### 設問
抜粋本文によると、耳鳴りの患者さんの脳で過剰に反応していることが示されたのはどの部分ですか。答えてください。

### 抜粋本文
━━━━━━━━━━━━━━━━━━━━

博士:実際には私のこのモデルの科学的な結果が出るには8年かかりました。私はすでに患者さんの治療をずっと行ってきていますが、その後この治療モデルがポジトロンCT(PET)で確認されました。
耳鳴りの患者さんの脳では情緒や感情を司る脳の部分である大脳辺縁系が過剰に反応していることが示されました。このことは、多くの人の驚きでした。耳鳴りは内耳道になすべき事は何もなくて、むしろ脳のある部分の問題だというのですから。この事実は、私にとっては明白なことだったのですが、当時の私の同僚達の間ではそう考える人間は少数派でした。
A.I.:それで、耳鳴りは生じている場所が間違っているのではと?

━━━━━━━━━━━━━━━━━━━━

[収集データ一覧]
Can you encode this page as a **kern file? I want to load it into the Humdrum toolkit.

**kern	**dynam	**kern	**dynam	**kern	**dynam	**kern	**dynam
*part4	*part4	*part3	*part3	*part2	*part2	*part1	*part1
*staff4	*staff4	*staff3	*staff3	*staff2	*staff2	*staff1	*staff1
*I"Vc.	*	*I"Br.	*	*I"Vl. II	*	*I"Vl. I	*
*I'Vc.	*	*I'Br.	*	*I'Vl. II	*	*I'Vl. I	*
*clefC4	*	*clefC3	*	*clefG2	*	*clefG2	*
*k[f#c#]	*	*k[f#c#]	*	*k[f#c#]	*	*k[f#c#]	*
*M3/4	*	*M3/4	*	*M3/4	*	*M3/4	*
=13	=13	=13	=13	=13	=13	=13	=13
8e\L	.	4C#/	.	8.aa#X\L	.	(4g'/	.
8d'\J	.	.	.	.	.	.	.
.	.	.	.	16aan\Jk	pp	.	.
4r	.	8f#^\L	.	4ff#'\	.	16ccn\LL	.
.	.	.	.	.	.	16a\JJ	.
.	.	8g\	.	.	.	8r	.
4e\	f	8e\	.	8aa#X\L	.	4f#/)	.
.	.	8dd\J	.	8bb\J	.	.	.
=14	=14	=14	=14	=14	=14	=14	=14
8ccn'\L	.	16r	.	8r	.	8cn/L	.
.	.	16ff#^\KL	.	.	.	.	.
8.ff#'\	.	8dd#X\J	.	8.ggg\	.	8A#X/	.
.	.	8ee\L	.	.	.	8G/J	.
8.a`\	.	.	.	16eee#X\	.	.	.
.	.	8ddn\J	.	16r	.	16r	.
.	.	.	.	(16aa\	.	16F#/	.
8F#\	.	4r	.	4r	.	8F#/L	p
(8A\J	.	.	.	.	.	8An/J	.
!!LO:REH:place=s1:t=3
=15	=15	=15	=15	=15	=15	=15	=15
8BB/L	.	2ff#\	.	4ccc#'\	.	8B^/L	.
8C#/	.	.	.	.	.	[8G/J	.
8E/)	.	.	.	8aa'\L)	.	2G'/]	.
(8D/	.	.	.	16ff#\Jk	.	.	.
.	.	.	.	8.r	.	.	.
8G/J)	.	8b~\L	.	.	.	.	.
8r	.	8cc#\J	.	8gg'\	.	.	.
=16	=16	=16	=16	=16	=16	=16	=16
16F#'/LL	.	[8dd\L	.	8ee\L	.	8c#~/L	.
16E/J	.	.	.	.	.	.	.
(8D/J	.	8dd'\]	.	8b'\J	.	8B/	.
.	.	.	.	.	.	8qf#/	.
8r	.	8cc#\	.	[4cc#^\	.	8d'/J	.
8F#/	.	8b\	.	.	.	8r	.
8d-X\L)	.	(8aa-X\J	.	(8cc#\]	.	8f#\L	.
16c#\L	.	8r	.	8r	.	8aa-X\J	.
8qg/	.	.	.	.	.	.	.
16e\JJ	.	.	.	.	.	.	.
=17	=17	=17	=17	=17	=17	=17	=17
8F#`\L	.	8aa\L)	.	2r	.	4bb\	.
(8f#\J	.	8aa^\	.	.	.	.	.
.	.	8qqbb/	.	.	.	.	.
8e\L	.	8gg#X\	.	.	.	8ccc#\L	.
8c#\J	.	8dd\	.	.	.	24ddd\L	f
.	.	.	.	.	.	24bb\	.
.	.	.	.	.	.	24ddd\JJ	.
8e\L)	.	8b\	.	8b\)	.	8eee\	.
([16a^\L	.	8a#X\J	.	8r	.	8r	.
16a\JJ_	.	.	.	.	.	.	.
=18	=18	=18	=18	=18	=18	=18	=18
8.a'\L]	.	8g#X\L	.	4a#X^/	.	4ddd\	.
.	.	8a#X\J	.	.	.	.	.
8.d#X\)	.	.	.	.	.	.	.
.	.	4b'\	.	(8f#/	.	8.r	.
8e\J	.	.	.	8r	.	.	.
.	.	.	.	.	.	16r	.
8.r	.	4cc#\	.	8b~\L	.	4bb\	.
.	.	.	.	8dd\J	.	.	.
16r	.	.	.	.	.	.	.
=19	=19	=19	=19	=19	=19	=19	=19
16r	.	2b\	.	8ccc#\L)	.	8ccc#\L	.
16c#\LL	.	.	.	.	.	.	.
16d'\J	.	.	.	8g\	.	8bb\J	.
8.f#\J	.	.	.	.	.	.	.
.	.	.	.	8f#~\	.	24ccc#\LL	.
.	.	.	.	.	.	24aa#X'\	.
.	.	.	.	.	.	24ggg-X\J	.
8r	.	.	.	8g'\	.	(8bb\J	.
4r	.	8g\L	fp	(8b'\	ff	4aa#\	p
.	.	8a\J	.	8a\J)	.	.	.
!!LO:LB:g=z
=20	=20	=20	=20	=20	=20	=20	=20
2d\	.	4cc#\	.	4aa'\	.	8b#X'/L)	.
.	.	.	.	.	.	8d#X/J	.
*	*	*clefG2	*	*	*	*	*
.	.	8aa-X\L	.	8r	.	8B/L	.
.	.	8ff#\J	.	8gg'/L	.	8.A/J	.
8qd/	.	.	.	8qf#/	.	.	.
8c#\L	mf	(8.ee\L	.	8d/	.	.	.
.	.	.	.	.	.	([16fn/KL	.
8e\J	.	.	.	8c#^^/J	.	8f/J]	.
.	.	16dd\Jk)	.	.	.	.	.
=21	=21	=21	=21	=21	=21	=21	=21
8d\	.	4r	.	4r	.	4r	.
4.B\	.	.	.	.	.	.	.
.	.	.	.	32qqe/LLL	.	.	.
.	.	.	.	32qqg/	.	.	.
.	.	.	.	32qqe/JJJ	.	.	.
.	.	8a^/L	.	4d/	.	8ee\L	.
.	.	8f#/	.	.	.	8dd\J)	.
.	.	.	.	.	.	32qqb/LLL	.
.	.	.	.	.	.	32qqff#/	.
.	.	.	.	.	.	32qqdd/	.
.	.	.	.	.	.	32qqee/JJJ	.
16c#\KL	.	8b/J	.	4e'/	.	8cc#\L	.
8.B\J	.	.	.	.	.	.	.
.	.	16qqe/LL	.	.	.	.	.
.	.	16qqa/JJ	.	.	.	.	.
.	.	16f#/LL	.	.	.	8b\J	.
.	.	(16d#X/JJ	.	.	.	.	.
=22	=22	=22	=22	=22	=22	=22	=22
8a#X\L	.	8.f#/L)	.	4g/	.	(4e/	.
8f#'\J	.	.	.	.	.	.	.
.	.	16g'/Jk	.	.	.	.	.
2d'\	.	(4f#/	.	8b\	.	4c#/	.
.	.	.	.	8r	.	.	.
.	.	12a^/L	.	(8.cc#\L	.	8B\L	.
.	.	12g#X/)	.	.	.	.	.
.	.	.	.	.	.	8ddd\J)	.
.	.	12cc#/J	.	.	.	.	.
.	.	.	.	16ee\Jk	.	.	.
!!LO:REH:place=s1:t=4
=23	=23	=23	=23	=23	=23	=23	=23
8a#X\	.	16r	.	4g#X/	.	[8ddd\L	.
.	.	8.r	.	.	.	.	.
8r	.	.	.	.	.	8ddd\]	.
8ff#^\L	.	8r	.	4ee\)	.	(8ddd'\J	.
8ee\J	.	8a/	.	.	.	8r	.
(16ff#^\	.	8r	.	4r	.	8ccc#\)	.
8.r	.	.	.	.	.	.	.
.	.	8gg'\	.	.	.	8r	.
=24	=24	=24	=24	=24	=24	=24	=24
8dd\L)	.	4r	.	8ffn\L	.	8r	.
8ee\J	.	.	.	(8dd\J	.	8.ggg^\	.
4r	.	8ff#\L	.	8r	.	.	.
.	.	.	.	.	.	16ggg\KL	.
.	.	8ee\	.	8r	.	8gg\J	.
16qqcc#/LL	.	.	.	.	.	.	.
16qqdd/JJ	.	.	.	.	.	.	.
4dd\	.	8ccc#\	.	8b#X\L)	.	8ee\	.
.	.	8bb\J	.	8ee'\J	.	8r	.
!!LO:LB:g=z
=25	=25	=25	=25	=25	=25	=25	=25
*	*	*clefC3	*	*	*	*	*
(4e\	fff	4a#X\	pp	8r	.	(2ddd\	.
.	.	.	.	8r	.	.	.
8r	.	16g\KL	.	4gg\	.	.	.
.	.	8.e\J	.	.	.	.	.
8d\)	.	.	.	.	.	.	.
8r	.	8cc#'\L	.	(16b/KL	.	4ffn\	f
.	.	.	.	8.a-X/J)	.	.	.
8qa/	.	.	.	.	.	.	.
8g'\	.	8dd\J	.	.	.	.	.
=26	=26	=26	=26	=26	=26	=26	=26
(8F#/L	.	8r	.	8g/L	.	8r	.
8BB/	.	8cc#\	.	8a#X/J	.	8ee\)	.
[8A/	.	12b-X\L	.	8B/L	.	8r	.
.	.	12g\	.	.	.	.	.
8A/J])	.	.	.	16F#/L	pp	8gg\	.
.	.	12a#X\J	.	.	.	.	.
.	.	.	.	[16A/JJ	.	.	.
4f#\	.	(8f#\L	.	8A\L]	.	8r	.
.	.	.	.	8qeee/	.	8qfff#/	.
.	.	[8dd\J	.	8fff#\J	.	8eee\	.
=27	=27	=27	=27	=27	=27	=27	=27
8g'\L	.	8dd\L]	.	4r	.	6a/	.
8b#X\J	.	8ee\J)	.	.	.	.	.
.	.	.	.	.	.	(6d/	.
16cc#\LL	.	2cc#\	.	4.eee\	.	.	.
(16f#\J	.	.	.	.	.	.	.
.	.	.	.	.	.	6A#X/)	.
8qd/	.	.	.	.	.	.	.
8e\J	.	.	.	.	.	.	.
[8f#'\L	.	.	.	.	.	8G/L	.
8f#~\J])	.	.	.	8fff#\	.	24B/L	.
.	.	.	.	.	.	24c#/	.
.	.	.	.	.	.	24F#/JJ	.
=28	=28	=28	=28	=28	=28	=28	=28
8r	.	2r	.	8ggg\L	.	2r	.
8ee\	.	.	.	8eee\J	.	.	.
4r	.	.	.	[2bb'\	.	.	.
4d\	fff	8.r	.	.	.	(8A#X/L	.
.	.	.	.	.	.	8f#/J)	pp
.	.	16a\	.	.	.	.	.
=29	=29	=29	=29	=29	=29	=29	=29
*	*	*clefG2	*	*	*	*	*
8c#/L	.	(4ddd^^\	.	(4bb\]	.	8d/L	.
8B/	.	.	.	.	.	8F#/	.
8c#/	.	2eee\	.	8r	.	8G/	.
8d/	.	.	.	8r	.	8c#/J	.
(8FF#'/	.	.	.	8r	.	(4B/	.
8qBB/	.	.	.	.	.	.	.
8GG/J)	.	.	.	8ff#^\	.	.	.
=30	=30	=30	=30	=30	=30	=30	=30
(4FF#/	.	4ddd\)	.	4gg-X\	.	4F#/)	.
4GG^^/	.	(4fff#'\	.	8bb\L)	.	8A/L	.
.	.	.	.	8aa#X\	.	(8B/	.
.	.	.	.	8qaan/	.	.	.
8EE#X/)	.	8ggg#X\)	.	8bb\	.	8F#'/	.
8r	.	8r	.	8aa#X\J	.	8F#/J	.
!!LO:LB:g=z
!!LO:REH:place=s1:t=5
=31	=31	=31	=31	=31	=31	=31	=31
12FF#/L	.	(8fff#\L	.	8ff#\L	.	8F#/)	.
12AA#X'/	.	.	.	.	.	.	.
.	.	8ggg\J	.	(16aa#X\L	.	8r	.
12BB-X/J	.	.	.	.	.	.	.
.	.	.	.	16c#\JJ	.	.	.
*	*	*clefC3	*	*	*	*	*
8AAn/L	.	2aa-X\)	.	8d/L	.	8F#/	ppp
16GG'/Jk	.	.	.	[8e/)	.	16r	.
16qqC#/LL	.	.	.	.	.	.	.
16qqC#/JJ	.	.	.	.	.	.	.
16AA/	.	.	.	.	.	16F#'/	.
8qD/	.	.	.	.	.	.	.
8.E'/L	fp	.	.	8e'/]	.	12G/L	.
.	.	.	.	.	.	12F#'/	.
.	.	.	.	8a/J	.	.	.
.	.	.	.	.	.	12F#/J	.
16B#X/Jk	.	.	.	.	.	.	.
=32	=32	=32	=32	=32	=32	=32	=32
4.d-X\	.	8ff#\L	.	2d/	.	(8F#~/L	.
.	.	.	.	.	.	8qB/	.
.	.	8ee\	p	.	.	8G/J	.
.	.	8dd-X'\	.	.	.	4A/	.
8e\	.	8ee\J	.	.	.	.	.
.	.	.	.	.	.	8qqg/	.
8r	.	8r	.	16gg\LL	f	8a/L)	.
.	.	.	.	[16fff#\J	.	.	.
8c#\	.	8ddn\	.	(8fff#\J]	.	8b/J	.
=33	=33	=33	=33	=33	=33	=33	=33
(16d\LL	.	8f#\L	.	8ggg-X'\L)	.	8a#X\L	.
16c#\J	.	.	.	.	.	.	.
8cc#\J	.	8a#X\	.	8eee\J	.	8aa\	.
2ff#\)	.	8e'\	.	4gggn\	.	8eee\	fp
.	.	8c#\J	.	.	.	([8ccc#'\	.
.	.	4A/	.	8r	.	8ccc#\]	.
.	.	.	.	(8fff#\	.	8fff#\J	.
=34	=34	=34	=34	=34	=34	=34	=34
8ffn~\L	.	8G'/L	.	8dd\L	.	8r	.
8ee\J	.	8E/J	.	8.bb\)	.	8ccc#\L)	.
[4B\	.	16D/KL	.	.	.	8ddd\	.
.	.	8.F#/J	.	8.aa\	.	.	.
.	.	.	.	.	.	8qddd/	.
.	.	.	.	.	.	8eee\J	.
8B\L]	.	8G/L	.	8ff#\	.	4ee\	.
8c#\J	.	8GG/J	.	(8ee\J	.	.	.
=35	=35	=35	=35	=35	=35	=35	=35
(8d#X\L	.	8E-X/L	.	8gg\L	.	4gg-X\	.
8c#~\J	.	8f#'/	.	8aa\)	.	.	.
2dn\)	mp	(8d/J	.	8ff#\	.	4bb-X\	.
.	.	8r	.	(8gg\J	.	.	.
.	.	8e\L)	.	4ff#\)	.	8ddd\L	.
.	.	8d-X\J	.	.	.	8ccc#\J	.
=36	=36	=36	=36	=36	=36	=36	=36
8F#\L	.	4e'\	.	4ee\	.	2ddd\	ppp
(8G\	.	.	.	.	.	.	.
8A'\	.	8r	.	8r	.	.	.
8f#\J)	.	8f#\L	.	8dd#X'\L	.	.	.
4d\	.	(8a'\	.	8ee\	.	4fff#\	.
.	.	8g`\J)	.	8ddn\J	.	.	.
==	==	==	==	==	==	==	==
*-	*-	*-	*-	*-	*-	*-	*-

━━━━━━━━━━━━━━━━━━━━

### 解答欄
情緒や感情を司る脳の部分である大脳辺縁系です。